> _WORK REQUEST_: Return the following data exactly, with all pictures left out.

> _RECORDS SHOWN_:
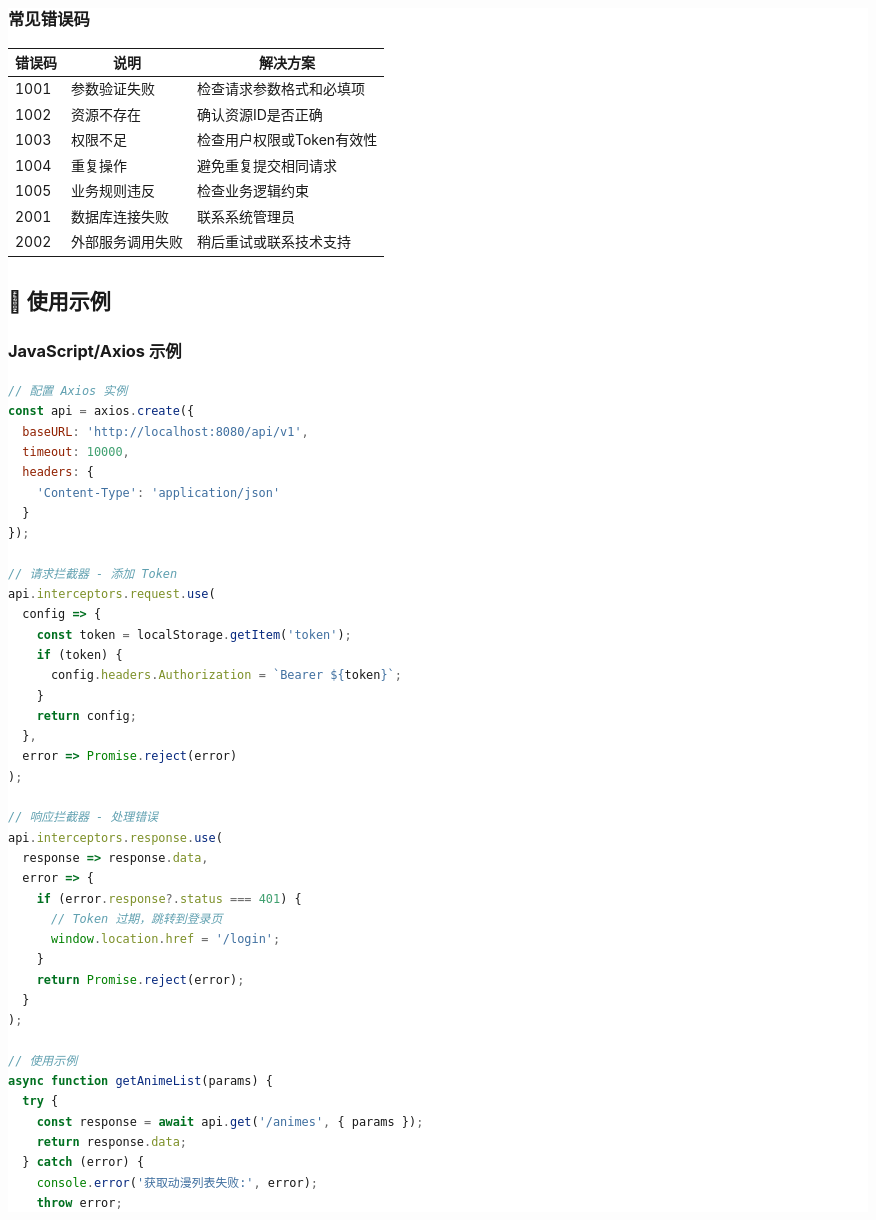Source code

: ### 常见错误码

| 错误码  | 说明       | 解决方案            |
|------|----------|-----------------|
| 1001 | 参数验证失败   | 检查请求参数格式和必填项    |
| 1002 | 资源不存在    | 确认资源ID是否正确      |
| 1003 | 权限不足     | 检查用户权限或Token有效性 |
| 1004 | 重复操作     | 避免重复提交相同请求      |
| 1005 | 业务规则违反   | 检查业务逻辑约束        |
| 2001 | 数据库连接失败  | 联系系统管理员         |
| 2002 | 外部服务调用失败 | 稍后重试或联系技术支持     |

## 📝 使用示例

### JavaScript/Axios 示例

```javascript
// 配置 Axios 实例
const api = axios.create({
  baseURL: 'http://localhost:8080/api/v1',
  timeout: 10000,
  headers: {
    'Content-Type': 'application/json'
  }
});

// 请求拦截器 - 添加 Token
api.interceptors.request.use(
  config => {
    const token = localStorage.getItem('token');
    if (token) {
      config.headers.Authorization = `Bearer ${token}`;
    }
    return config;
  },
  error => Promise.reject(error)
);

// 响应拦截器 - 处理错误
api.interceptors.response.use(
  response => response.data,
  error => {
    if (error.response?.status === 401) {
      // Token 过期，跳转到登录页
      window.location.href = '/login';
    }
    return Promise.reject(error);
  }
);

// 使用示例
async function getAnimeList(params) {
  try {
    const response = await api.get('/animes', { params });
    return response.data;
  } catch (error) {
    console.error('获取动漫列表失败:', error);
    throw error;
```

> _YOUR RESPONSE_:
Source code

: ### 常见错误码

| 错误码  | 说明       | 解决方案            |
|------|----------|-----------------|
| 1001 | 参数验证失败   | 检查请求参数格式和必填项    |
| 1002 | 资源不存在    | 确认资源ID是否正确      |
| 1003 | 权限不足     | 检查用户权限或Token有效性 |
| 1004 | 重复操作     | 避免重复提交相同请求      |
| 1005 | 业务规则违反   | 检查业务逻辑约束        |
| 2001 | 数据库连接失败  | 联系系统管理员         |
| 2002 | 外部服务调用失败 | 稍后重试或联系技术支持     |

## 📝 使用示例

### JavaScript/Axios 示例

```javascript
// 配置 Axios 实例
const api = axios.create({
  baseURL: 'http://localhost:8080/api/v1',
  timeout: 10000,
  headers: {
    'Content-Type': 'application/json'
  }
});

// 请求拦截器 - 添加 Token
api.interceptors.request.use(
  config => {
    const token = localStorage.getItem('token');
    if (token) {
      config.headers.Authorization = `Bearer ${token}`;
    }
    return config;
  },
  error => Promise.reject(error)
);

// 响应拦截器 - 处理错误
api.interceptors.response.use(
  response => response.data,
  error => {
    if (error.response?.status === 401) {
      // Token 过期，跳转到登录页
      window.location.href = '/login';
    }
    return Promise.reject(error);
  }
);

// 使用示例
async function getAnimeList(params) {
  try {
    const response = await api.get('/animes', { params });
    return response.data;
  } catch (error) {
    console.error('获取动漫列表失败:', error);
    throw error;
```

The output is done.